Cryptocurrency in Nepali law: Your FAQs answered

Cryptocurrency in Nepali law: Your FAQs answered

cryptocurrency
Photo by Kanchanara on Unsplash

Much-hyped term ‘cryptocurrency’ remains foreign to a lot of Nepalis. It is also because there is no law in Nepal yet that directly addresses such a thing. In addition, the transaction of cryptocurrency is still legally disputable in Nepal.

So, here we will explain what cryptocurrency means as far as the Nepali law is concerned.

What is cryptocurrency?

Simply put, a cryptocurrency is a digital or virtual currency secured by cryptography, based on blockchain, which makes it nearly impossible to counterfeit. Blockchain is a distributed database shared with the node of computer networks. But, some philosophers also say there is no such thing as a cryptocurrency or a wallet, and it is just an agreement among the networks about ownership of currencies.

What is Bitcoin?

bitcoin cryptocurrency
Photo by Art Rachen on Unsplash

Bitcoin is one of such cryptocurrencies, which is highly regarded and considered one of the most valued currencies in existence. Bitcoin can be received through mining or can be purchased from cryptocurrency exchanges. Mining is the process by which new Bitcoins enter circulation.

In this process, one needs to solve a computational puzzle by downloading software that contains a partial or complete history of transactions that have occurred in its networks. The number of Bitcoins is limited to up to 21 million coins.

Why are its benefits?

The fast-growing acceptance of cryptocurrencies has created reluctance among humankind for the use of paper money as the latter forces them to pay extra service chargers to intermediator for its services. Unlike paper currency, cryptocurrencies include cheaper and faster money transfers and decentralised systems that do not collapse at a single point of failure. Further, crypto activists believe that by replacing centralised paper money with all cryptocurrencies, it will be easier for a country to get rid of corruption. They regard it as a form of political and social activism.

Why is cryptocurrency controversial then?

But, again, the use of cryptocurrencies is blamed for a rise in criminal activities in society. A report published by a crypto asset firm estimates that nearly 80 per cent of all initial coin offerings (ICOs) launched in 2017 such as the issuance of new cryptocurrencies were fraudulent. Moreover, the price of Bitcoin fluctuates wildly and many people have lost money due to this. Crypto wallets are difficult to understand and use, and fraudulent transactions are difficult to reverse.

What does the Nepali law say about this?

File: Nepal Rastra Bank (NRB), the central bank of Nepal
File: Nepal Rastra Bank (NRB), the central bank of Nepal

Issues about cryptocurrency came to light in Nepal after Nepal Rastra Bank issued a notice on August 13, 2017, restricting any Bitcoin transaction in Nepal. However, the notice was issued without proper research, legal acceptance and assessment of its implication.

Firstly, the notice only made the transaction of Bitcoin illegal, leaving all other cryptocurrency transactions unpunishable.

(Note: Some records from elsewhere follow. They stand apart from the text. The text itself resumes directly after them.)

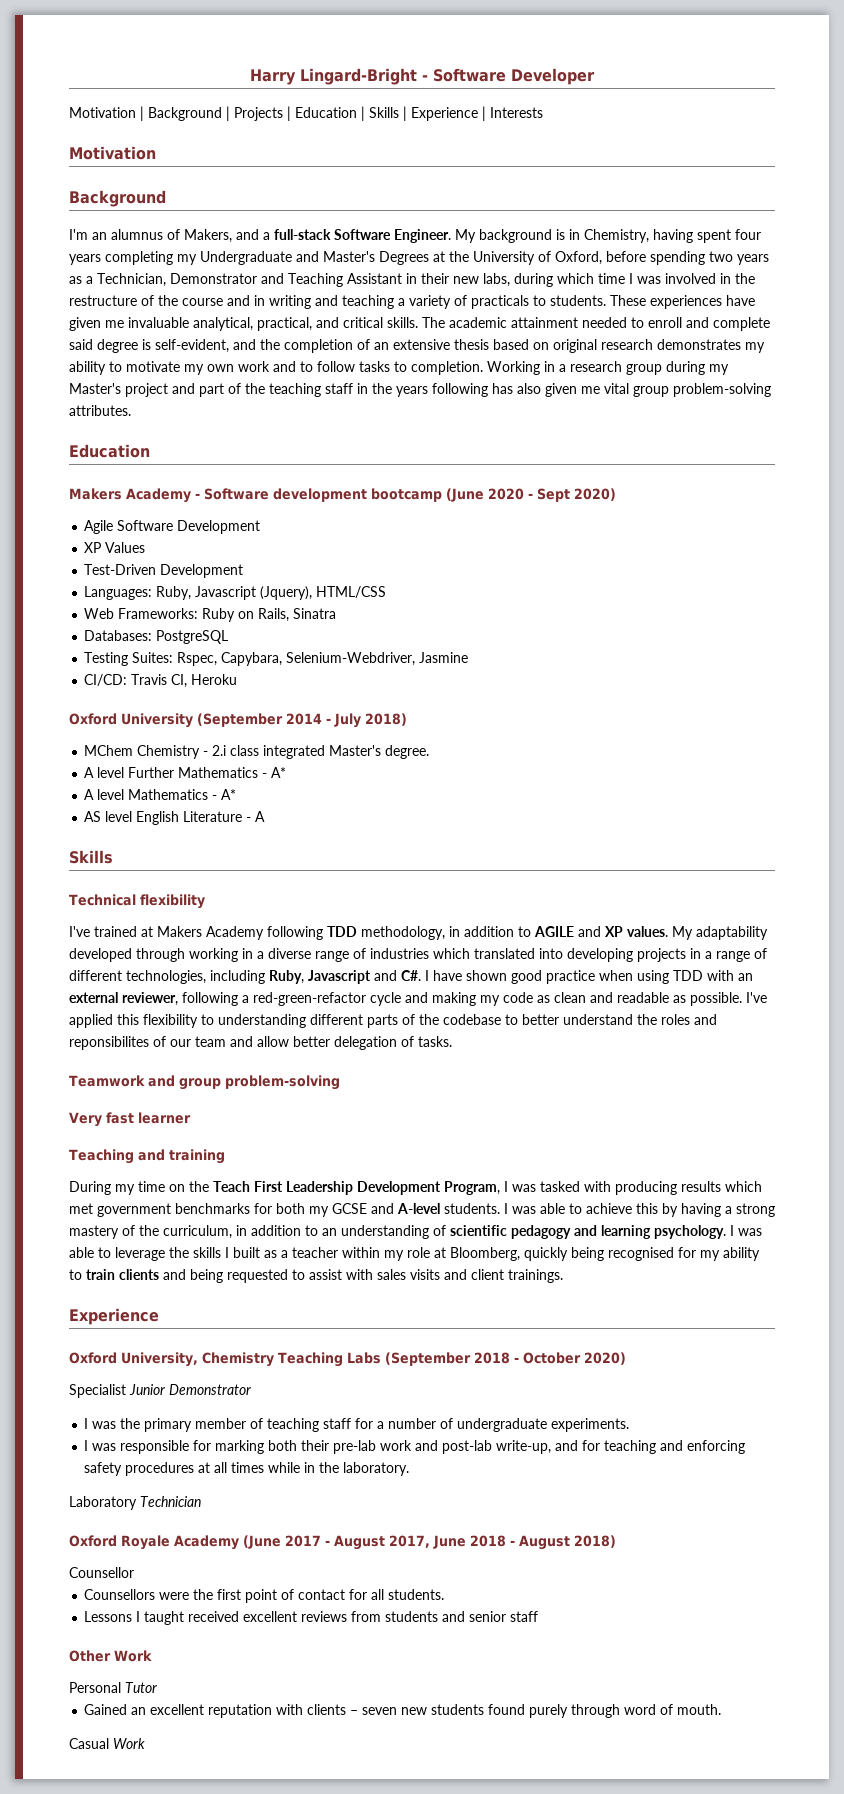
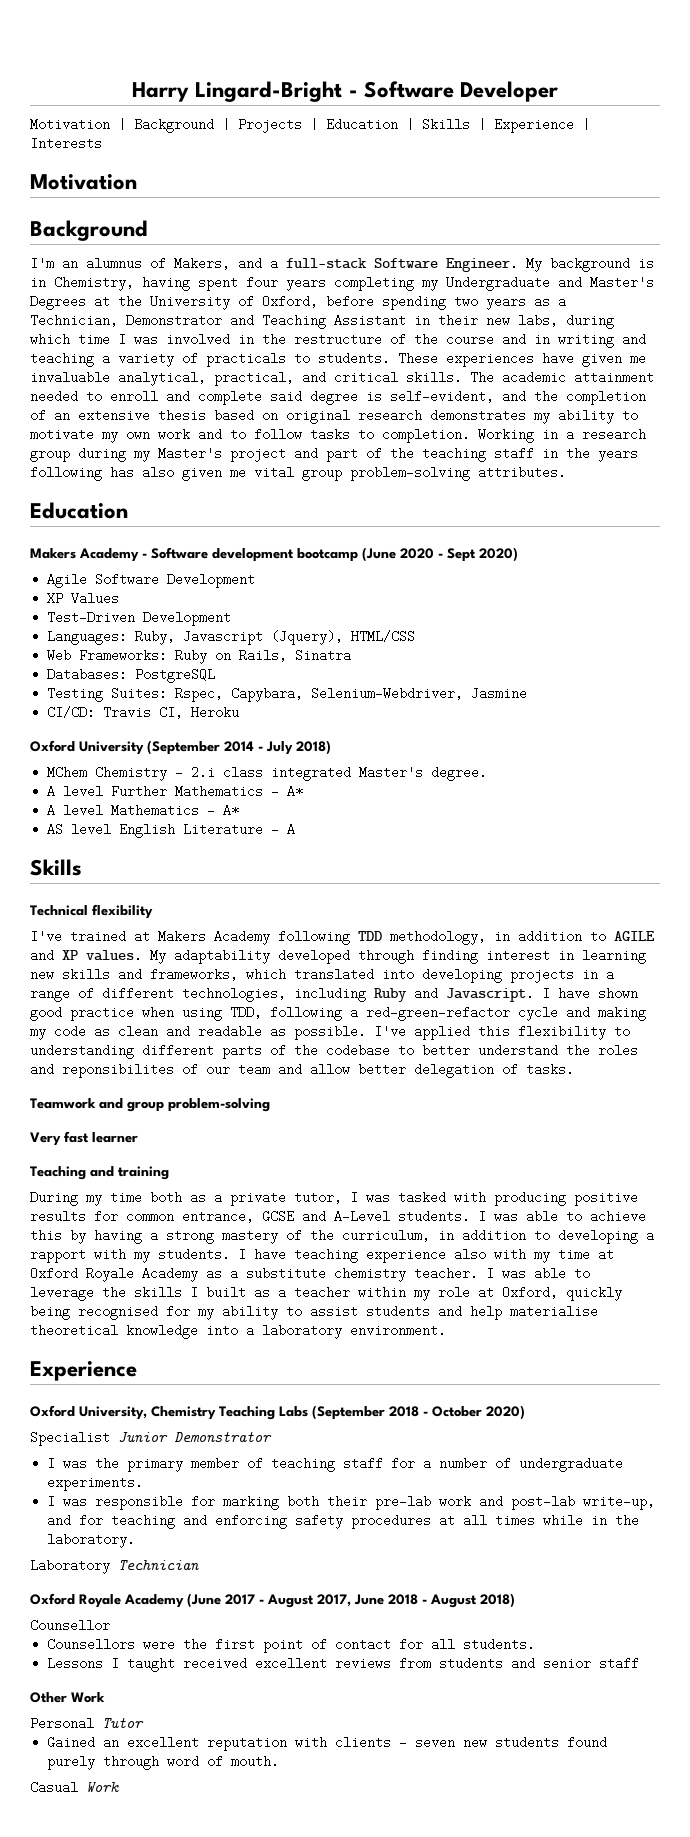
[189,948,429,962] working in a diverse range of industries -> [422,949,646,964] [30,968,238,981] finding interest in learning new skills and frameworks,
[269,970,421,984] Ruby, Javascript and C#. -> [374,987,534,1002] Ruby and Javascript.
[673,970,753,981] [69,992,178,1006] TDD with an external reviewer, -> [230,1006,262,1019] TDD,
[169,1181,500,1195] on the Teach First Leadership Development Program, -> [150,1191,342,1206] both as a private tutor,
[681,1181,762,1192] [69,1203,329,1217] results which met government benchmarks for both my -> [574,1191,638,1206] [30,1210,254,1223] positive results for common entrance,
[397,1203,440,1214] A-level -> [334,1210,390,1223] A-Level
[322,1225,726,1239] an understanding of scientific pedagogy and learning psychology. -> [558,1229,654,1244] [30,1248,614,1263] [30,1267,478,1282] developing a rapport with my students. I have teaching experience also with my time at Oxford Royale Academy as a substitute chemistry teacher.
[450,1247,520,1261] Bloomberg, -> [502,1286,558,1299] Oxford,
[86,1269,563,1283] train clients and being requested to assist with sales visits and client trainings. -> [310,1305,598,1320] [30,1324,446,1339] assist students and help materialise theoretical knowledge into a laboratory environment.

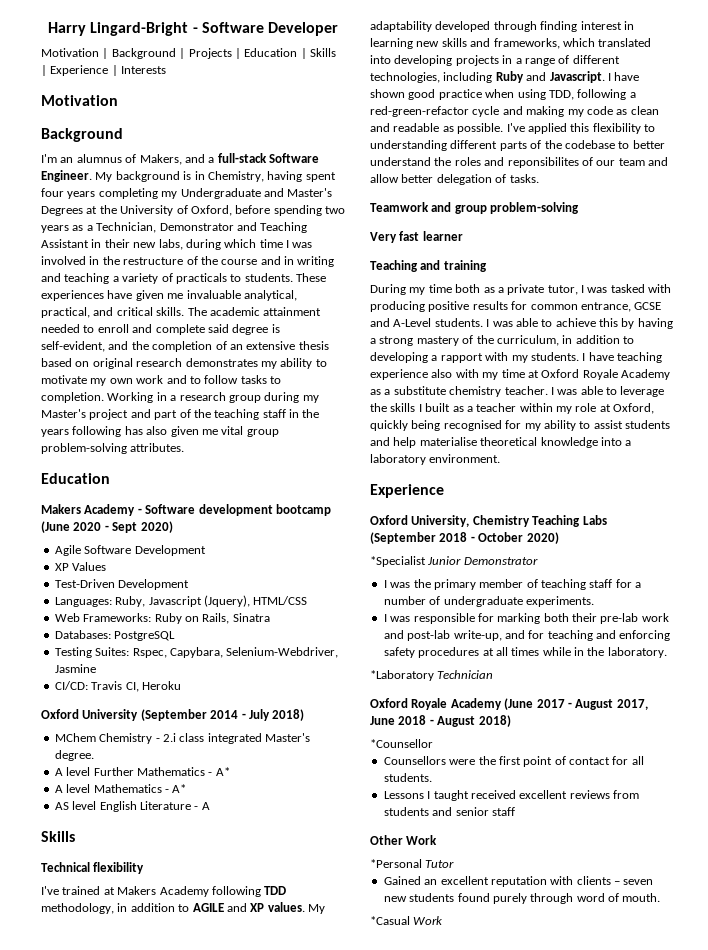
[30,1431,110,1446] Specialist -> [370,556,426,567] *Specialist
[30,1559,110,1574] Laboratory -> [370,670,434,681] *Laboratory
[30,1619,110,1632] Counsellor -> [370,739,433,748] *Counsellor
[30,1717,94,1730] Personal -> [370,859,422,868] *Personal
[30,1781,78,1794] Casual -> [370,916,410,925] *Casual

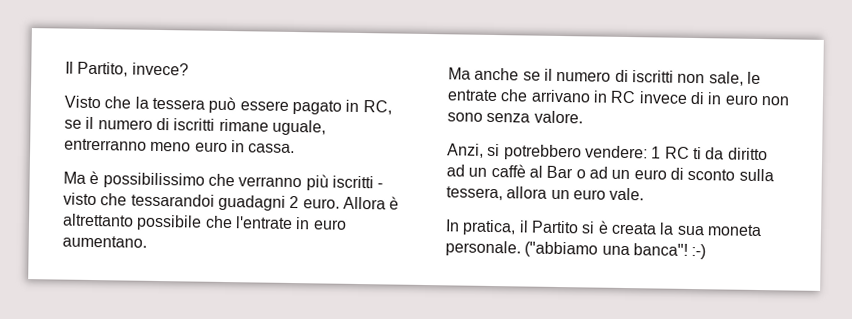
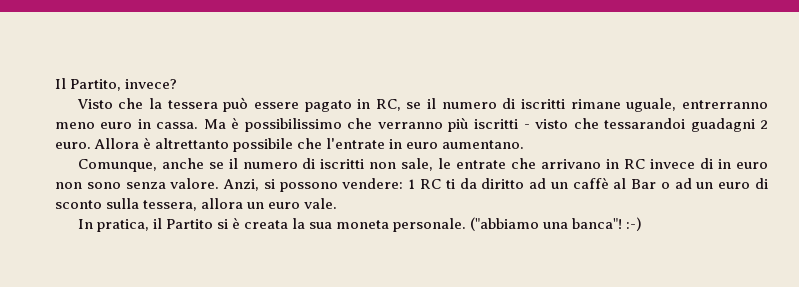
(296, 148) // -> (199, 125) none
[448,67,471,80] Ma -> [77,159,157,172] Comunque,
(583, 117) // -> (220, 183) none
[503,144,582,161] potrebbero -> [279,182,338,192] possono

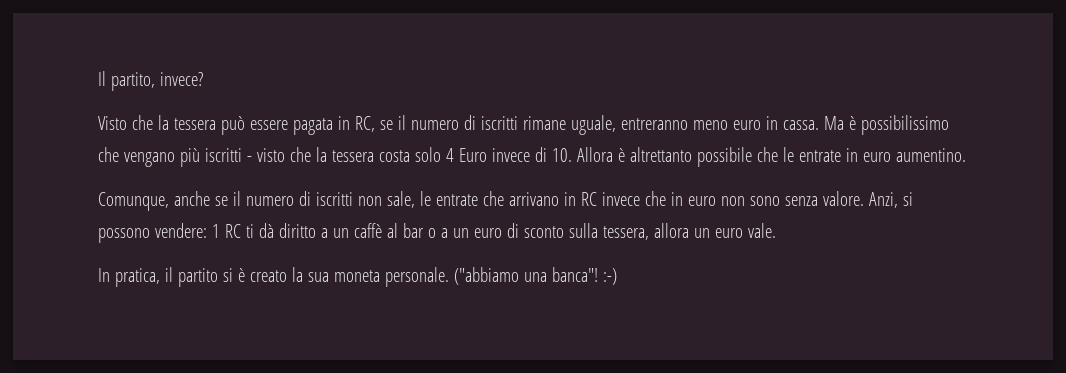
[70,79,122,91] Partito, -> [110,72,155,91] partito,
[304,100,352,112] pagato -> [292,118,333,135] pagata
[682,100,769,109] entrerranno -> [620,118,688,130] entreranno
[377,122,443,129] verranno -> [123,152,175,167] vengano
[604,118,768,132] [55,142,91,149] tessarandoi guadagni 2 euro. -> [315,147,572,162] la tessera costa solo 4 Euro invece di 10.
[326,138,525,149] l'entrate in euro aumentano. -> [782,147,966,162] le entrate in euro aumentino.
[700,158,714,169] di -> [644,191,666,206] che
[459,177,692,189] da diritto ad un caffè al Bar o ad -> [258,223,448,238] dà diritto a un caffè al bar o a
[165,219,213,229] Partito -> [177,268,218,287] partito
[243,220,288,229] creata -> [249,270,287,282] creato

This evidence lacks the seriousness of the central bank in regard to cryptocurrencies.

Secondly, the notice was published being allied on “foreign exchange”. This is where the confusion regarding Bitcoin lies.

Bitcoin has no central authority to regulate it and rather is a decentralised digital currency traded from one individual to the other and not through banks. It has no issuing or regulating country, and these Bitcoins are converted into US dollars simply because dollars are used as an international exchange rate. The supporters of cryptocurrencies advocate that due to decentralisation created by Bitcoin, a paradigm shift of centralised money occurs, which bypasses an intermediator for the exchange of centralised money, also a primary reason for the innovation of cryptocurrencies. Therefore, Nepal Rastra Bank’s ascertaining transaction of Bitcoins under Foreign Exchange Regulation, 1962 is faulty.

In addition, the NRB’s claim that its legislation in 1962 had already incorporated the concept of Bitcoin, which actually was introduced in 2009, provides ample ground to suspect the intention and seriousness of the central bank.

Lastly, whenever the Nepal government prosecutes crimes related to Bitcoin, it has been found using various legislations. For instance, in certain cases, the prosecutors refer to Nepal Rastra Bank Act in their charge sheets while others refer to Bank and Financial Institution Act. Such inconsistency and unpredictability depict a scanty understanding of cryptocurrencies among government attorneys.